How Much Should You Start With?

There is no perfect number. But here’s a sensible framework:

  1. Build your emergency fund first. 3–6 months of expenses in a high-yield savings account (see our HYSA guide). This is non-negotiable — if you invest money you might need in 6 months, you risk selling at the worst time.

  2. Invest only what you can leave alone for at least 5 years. The stock market goes up and down. Short-term volatility is normal. If you need the money in 2 years, a high-yield savings account or time deposit is more appropriate.

  3. Start small and build the habit. Even ₱500–₱1,000/month consistently beats ₱50,000 once. The habit and time horizon matter more than the amount.


The PSEi Has Been Flat — Should I Still Invest?

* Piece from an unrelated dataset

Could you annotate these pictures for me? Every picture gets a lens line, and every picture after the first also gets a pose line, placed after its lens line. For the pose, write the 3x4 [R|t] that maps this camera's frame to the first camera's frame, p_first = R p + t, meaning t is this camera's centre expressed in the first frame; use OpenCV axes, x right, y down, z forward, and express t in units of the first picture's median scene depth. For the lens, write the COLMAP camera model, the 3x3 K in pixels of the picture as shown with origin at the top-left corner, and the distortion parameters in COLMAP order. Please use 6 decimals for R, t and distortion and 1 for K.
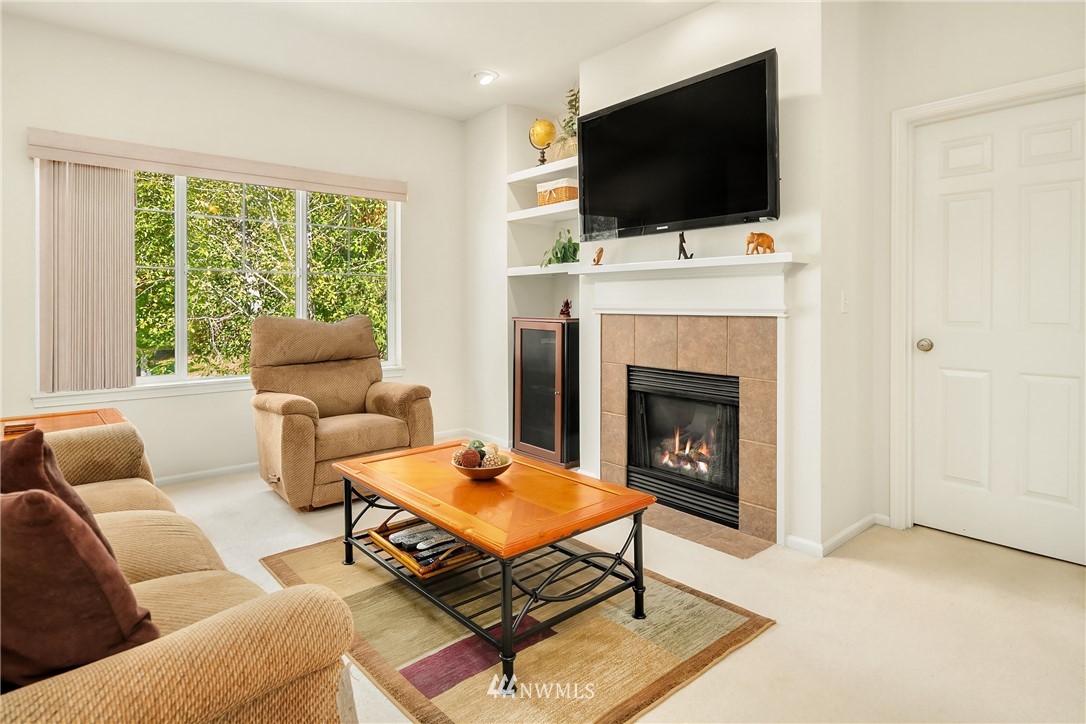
lens RADIAL K [[588.4, 0, 541.9], [0, 588.4, 305.9], [0, 0, 1]] dist [-0.002846, -0.000636]
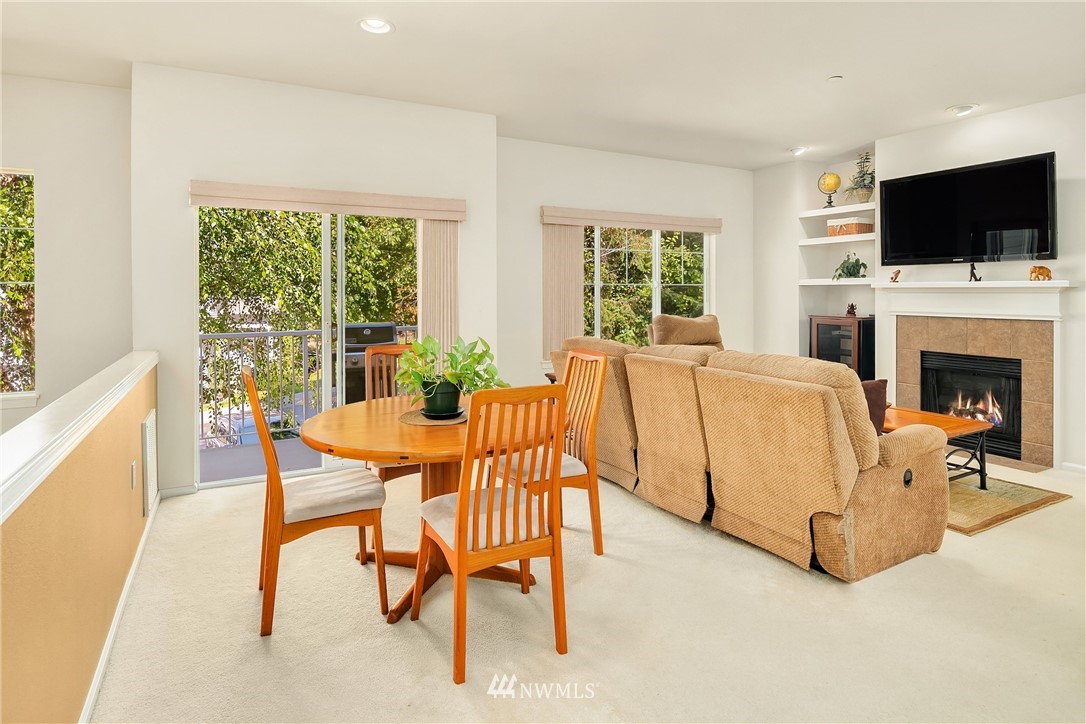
lens RADIAL K [[588.1, 0, 544.2], [0, 588.1, 290.9], [0, 0, 1]] dist [-0.002299, -0.001102]
pose [[0.976443, -0.001572, -0.215770, -0.463779], [0.001028, 0.999996, -0.002633, -0.046438], [0.215774, 0.002349, 0.976441, -0.641898]]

The PSEi has underperformed compared to US and global indices over the past decade. This is a fair concern.

Options to consider:

  • FMETF (First Metro Philippine Equity Exchange Traded Fund): A PSEi-tracking ETF you can buy like a stock through any broker — more liquid than UITFs
  • Global index exposure: Some platforms like Seedbox or InvestaSafe offer access to global or US index funds (S&P 500), giving you exposure beyond the local market

Worth Considering Many Filipino investors split between a local PSEi fund and an S&P 500 or global index fund — roughly 60/40 or 50/50. Local exposure keeps you close to home. Global exposure adds diversification to markets that have historically grown faster.

Diversifying between local and global index exposure is a reasonable strategy for a beginner with a long time horizon.

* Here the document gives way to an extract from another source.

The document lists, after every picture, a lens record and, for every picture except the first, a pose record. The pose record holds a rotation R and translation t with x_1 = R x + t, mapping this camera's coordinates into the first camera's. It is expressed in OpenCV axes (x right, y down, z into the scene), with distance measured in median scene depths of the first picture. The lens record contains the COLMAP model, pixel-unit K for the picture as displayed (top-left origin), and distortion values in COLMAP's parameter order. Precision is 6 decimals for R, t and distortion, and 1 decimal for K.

The Simple Beginner Playbook

  1. Open an emergency fund in a HYSA (Maya, MariBank, or GoTyme)
  2. Once that’s funded, pick one platform — Seedbox or GInvest if you want to start with ₱50, COL or BPI if you’re ready for more
  3. Set a recurring monthly amount you won’t miss
  4. Don’t check it every day — let compounding do the work

The most important thing is to start. The second most important thing is to not panic and sell when the market drops.


One More Reality Check

Index funds are long-term vehicles. Don’t invest next year’s tuition, your house downpayment fund, or money you might need for emergencies. Those belong in a HYSA.

But for money you can genuinely set aside for 10–20 years, a Philippine or global equity index fund is one of the most evidence-backed decisions a beginner investor can make.